It seems only right that they hold this fight in a place called Freedom Hall. After all, that’s what this is all about when you get right down to it, a guy getting a fair chance to earn an honest living away from home.

The fight could have been scheduled for a coliseum or an arena or someplace where they ride bulls and broncos and break bones. That might have sounded more fight-like. Instead, they settled on Louisville and a place with the friendly name of Freedom Hall.

That’s the first scheduled stop for the “Iron Mike Tyson Comeback Tour,” a seven-fight extravaganza planned to bring Tyson back from the poor and the disconsolate and into the welcoming arms of the long-suffering heavyweight championship of the world.

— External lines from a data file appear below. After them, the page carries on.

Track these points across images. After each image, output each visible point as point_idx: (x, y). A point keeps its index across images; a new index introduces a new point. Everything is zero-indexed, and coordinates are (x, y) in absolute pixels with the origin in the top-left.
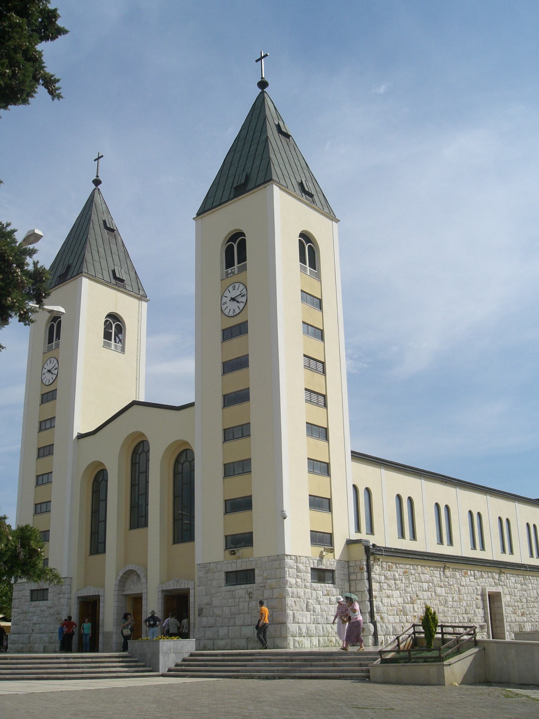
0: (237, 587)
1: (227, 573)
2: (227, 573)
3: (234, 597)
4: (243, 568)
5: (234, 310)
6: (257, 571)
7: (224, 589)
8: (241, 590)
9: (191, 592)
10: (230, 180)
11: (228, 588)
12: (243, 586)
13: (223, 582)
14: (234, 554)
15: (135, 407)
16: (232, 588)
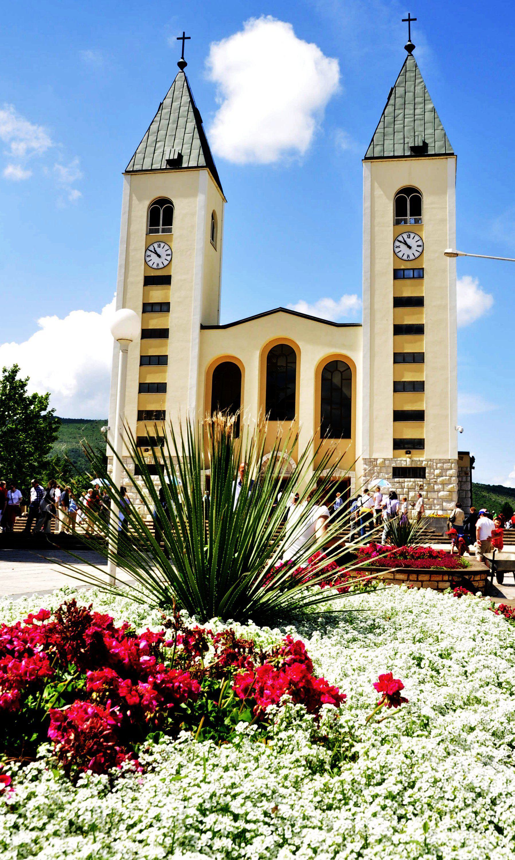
0: (406, 480)
1: (394, 468)
2: (394, 469)
3: (403, 488)
4: (413, 466)
5: (408, 256)
6: (427, 471)
7: (392, 480)
8: (409, 482)
9: (353, 481)
10: (399, 136)
11: (397, 479)
12: (412, 480)
13: (391, 474)
14: (410, 453)
15: (281, 313)
16: (401, 480)
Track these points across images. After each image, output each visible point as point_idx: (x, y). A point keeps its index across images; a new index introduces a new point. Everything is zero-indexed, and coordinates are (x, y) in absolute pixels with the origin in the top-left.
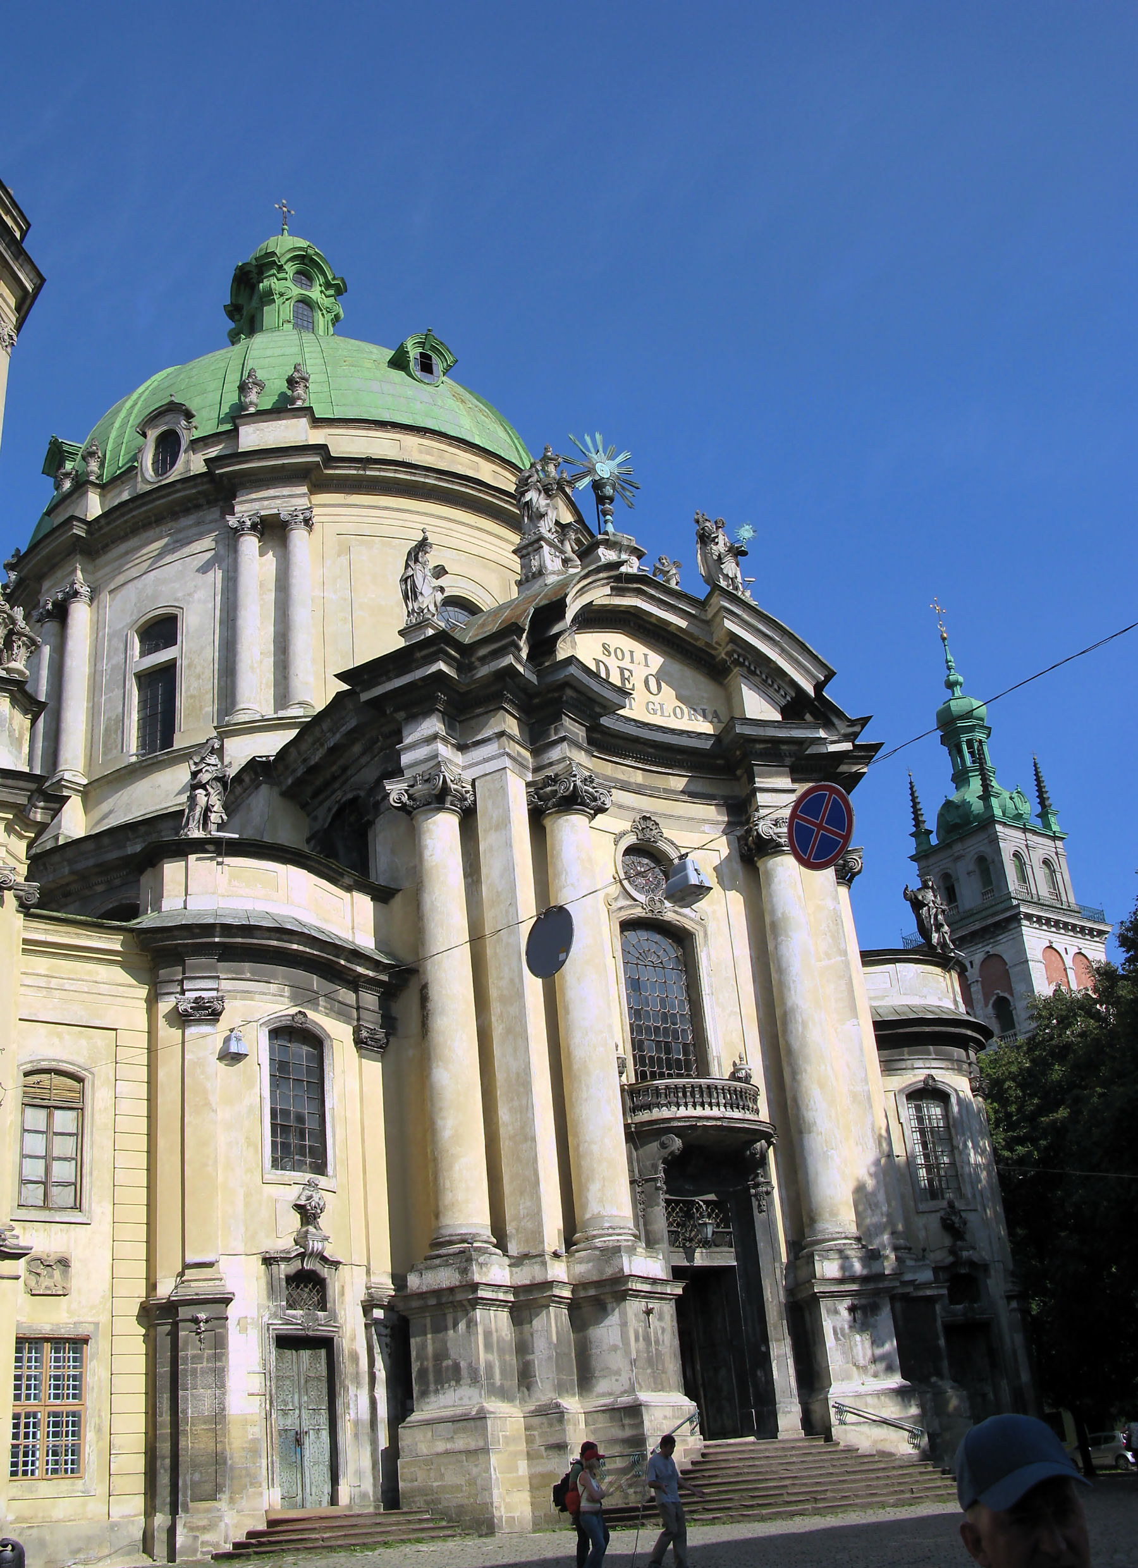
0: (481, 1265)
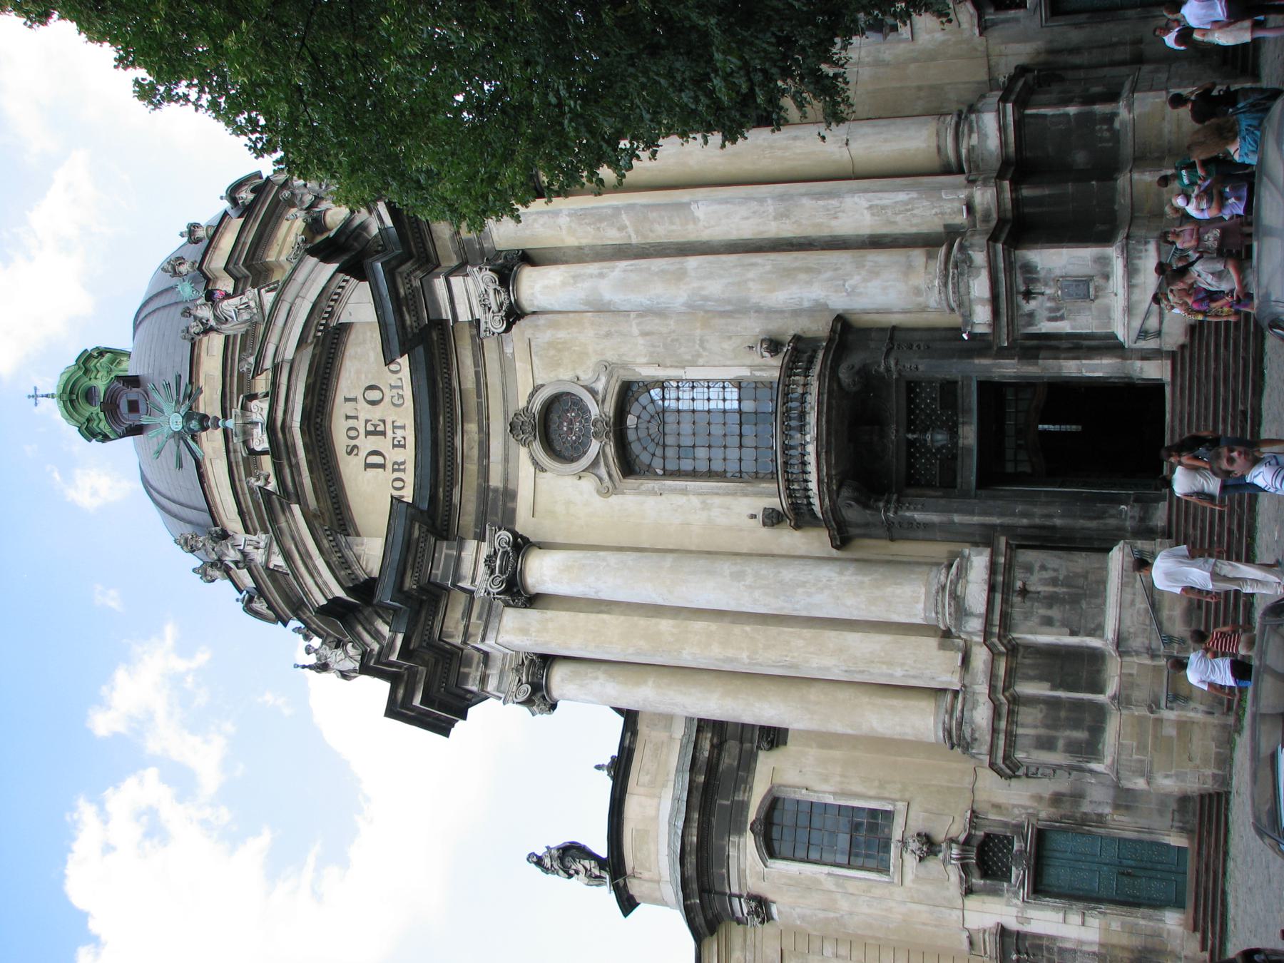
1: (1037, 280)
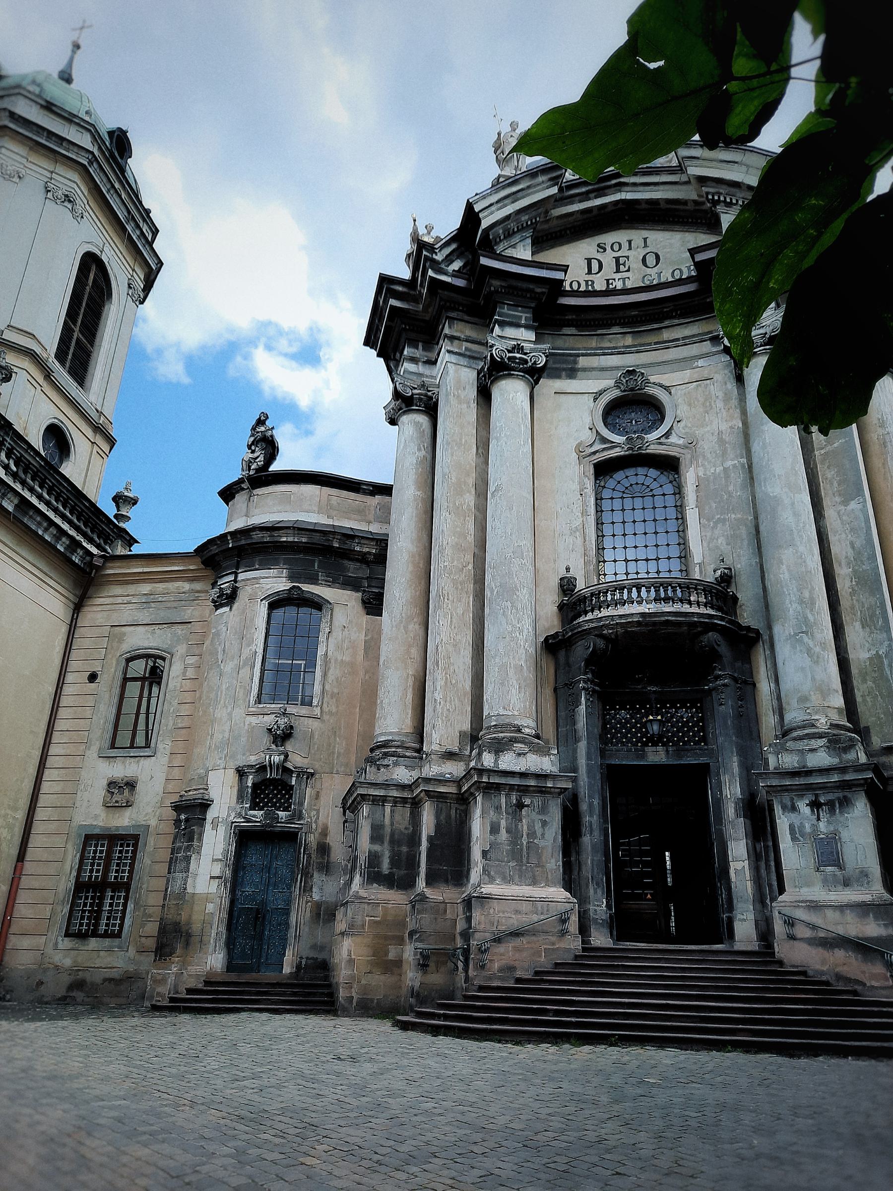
1: (832, 811)
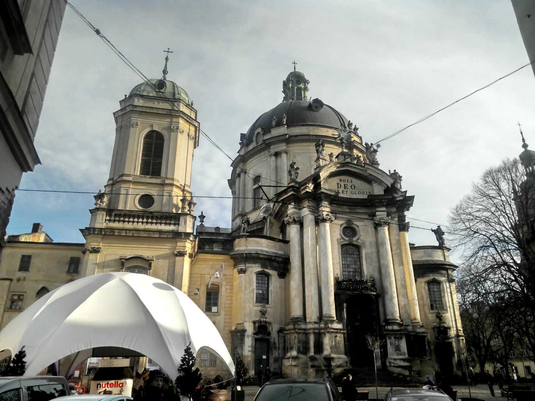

The first leg of the Tour includes an overnighter inside the Louisville city limits, where he’ll face some guy from England named Danny Williams. Of course, no one really cares much about Danny Williams except Danny Williams and the people around him. He can say all the right things and make all the right moves and smile for the camera and promise he’ll win. But when the fight is over, when we wake up on the morning of July 31, Williams will be just another footnote in the sad saga that is Mike Tyson.

What their July 30 fight has become is a political gold mine, a chance for mayors, governors and assorted clergymen to grab a little quality time under the glare of the national spotlight.
Last week, it was New Jersey Governor James McGreevey, who saw an opportunity to make the national news and jumped on it. After Tyson was granted a boxing license to fight in New Jersey, McGreevey swiftly slammed the hammer down, telling us Tyson would not be allowed to fight in any facility owned or operated by the state. Let freedom ring.

Then there was Louisville Mayor Jerry Abramson, who took the time to tell the world that he doesn’t approve of Mike Tyson or what he stands for. And on top of that, he had no interest in attending the fight. Bet that broke a lot of hearts in Louisville.

Next there is Kentucky Governor Ernie Fletcher, who was quoted as saying this wasn’t a fight he would have promoted. Gosh, we didn’t even know Fletcher had a promoter’s license. Way to go, Guv.

Fletcher said he also plans to overhaul the state boxing commission because it granted Tyson a license. Note to the honorable governor: You can close the barn door if you want, but we’re pretty sure the horse is already out.

And let’s be honest here. If the good governor thought he could pocket a cool $500,000 or more promoting Mike Tyson, I have a feeling we’d know what corner of the ring we’d find him standing in. Still, like McGreevey and Abramson, he made all the papers, and in politics, isn’t that what it’s all about?

Finally, there’s the Rev. Charles Elliott, who planned a demonstration outside the Mayor’s office because of the bad things the Mayor and the Governor said about Tyson. Elliot said he didn’t approve of Tyson’s behavior, but he did believe in second chances. He said Tyson deserved a chance to redeem himself.

He also mentioned that the fight would bring millions of dollars into his fine city. How come this guy isn’t running for mayor?

Yeah, Freedom Hall. Has a good ring to it.